Antiarrhythmic Drugs: Local anaesthetics of the amide-type eg, lignocaine, should be used with caution in patients receiving other local anaesthetics or agents structurally related to amide-type local anaesthetics eg, certain antiarrhythmic drugs eg, disopyramide, procainamide, mexiletine since potentiation of cardiac effects may occur. Specific interaction studies with lignocaine and antiarrhythmic drugs class III (eg, amiodarone) have not been performed, but caution should be advised (see Precautions).
Amiodarone: Amiodarone has been reported to reduce the clearance of lignocaine in 2 case reports, although a small prospective study of combined therapy on lignocaine pharmacokinetics found no changes in clearance or other pharmacokinetic factor. This combination has been reported to precipitate seizures and lead to severe sinus bradycardia and a long sinoatrial arrest. Until more experience with concurrent use of lignocaine and amiodarone becomes available, patients receiving the combination should be monitored carefully.
Beta-Adrenoreceptor Antagonists: Propranolol and metoprolol reduce the metabolism of IV administered lignocaine and the possibility of this effect with other β-adrenergic blockers should be kept in mind. If these drugs are administered concurrently, the patient should be closely observed for signs of lignocaine toxicity.
Cimetidine: Cimetidine reduces the clearance of IV administered lignocaine and toxic effects due to high serum lignocaine levels have been reported when these 2 drugs have been administered concurrently.
Anticonvulsive Agents: Phenytoin and other antiepileptic drugs eg, phenobarbitone, primidone and carbamazepine appear to enhance the metabolism of lignocaine but the significance of this effect is not known. Phenytoin and lignocaine have additive cardiac depressant effects.
Inhalational Anaesthetics: Lignocaine decreases the minimum effective concentration of inhalational anaesthetics eg, nitrous oxide.
Skeletal Muscle Relaxants: Lignocaine and skeletal muscle relaxants eg, suxamethonium, lead to excessive neuromuscular blockade; therefore, this combination must be used with caution.
Structurally-Related Local Anaesthetics: Lignocaine should be used with caution in patients receiving agents structurally related to local anaesthetics.

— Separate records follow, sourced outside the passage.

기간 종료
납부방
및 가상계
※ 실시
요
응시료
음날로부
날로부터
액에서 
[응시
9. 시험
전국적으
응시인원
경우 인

In addition, the following interactions may occur with solutions with adrenaline:
CNS-Acting Drugs: Solutions with adrenaline should be used with extreme caution in patients receiving monoamine oxidase inhibitors (MAOIs) or tricyclic antidepressants as severe sustained hypertension may result. The effects of adrenaline may be potentiated by some antihistamines and thyroid hormones (see Precautions). Phenothiazines and butyrophenones may reduce or reverse the pressor effects of adrenaline which may lead to a hypotensive response and tachycardia.
Oxytocic Drugs of the Ergot-Type: Solutions with adrenaline should not be used in the presence of oxytocic drugs of the ergot-type as they are known to interact to produce severe, persistent hypertension and its subsequent sequelae.

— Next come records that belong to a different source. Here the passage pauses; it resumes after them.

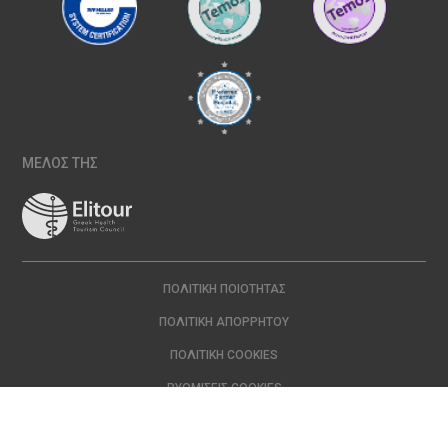
ΜΕΛΟΣ ΤΗΣ
ΠΟΛΙΤΙΚΉ ΠΟΙΌΤΗΤΑΣ
ΠΟΛΙΤΙΚΉ ΑΠΟΡΡΉΤΟΥ
ΠΟΛΙΤΙΚΉ COOKIES
ΡΥΘΜΊΣΕΙΣ COOKIES
Copyright © 2024 ΙΑΣΩ | All Rights Reserved Created with
by
DOPE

Adrenergic Neuron-Blocking Agents: Solutions with adrenaline should be used with extreme caution in the presence of adrenergic neuron-blocking agents (eg, guanethidine, debrisoquine, bethanidine).
Inhalation Anaesthetics: Serious cardiac arrhythmias and acute pulmonary oedema if hypoxia is present may occur if preparations containing adrenaline are employed in patients during or following the administration of chloroform, halothane, cyclopropane, trichloroethylene, or other halogenated compounds.
Cardiac Glycosides: Solutions with adrenaline may interact with cardiac glycosides resulting in cardiac arrhythmias.
Beta-Blockers: Non-cardioselective β-blockers eg, propranolol enhance the pressor effects of adrenaline which may lead to severe hypertension and bradycardia.
Quinidine: Solutions with adrenaline may interact with quinidine resulting in cardiac arrhythmias.
Hypoglycaemics: Adrenaline-induced hyperglycaemia may lead to loss of blood sugar control in diabetic patients treated with hypoglycaemic agents.
Alkaline Solutions: The solubility of lignocaine is limited at pH values >7. This must be taken into consideration if adding an alkaline solution since precipitation might occur at higher pH values.
Laboratory Test Effects: Creatinine: Creatinine measurements in patients with therapeutic plasma levels of lignocaine are about 15-35% higher when measured by an enzymatic method versus the Jaffe method. This appears to be due to assay interference from N-ethylglycine, a metabolite of lignocaine.
Creatine Kinase: The IM injection of lignocaine may result in an increase in creatine kinase levels for up to 48 hrs. This may interfere with the diagnosis of myocardial infarction.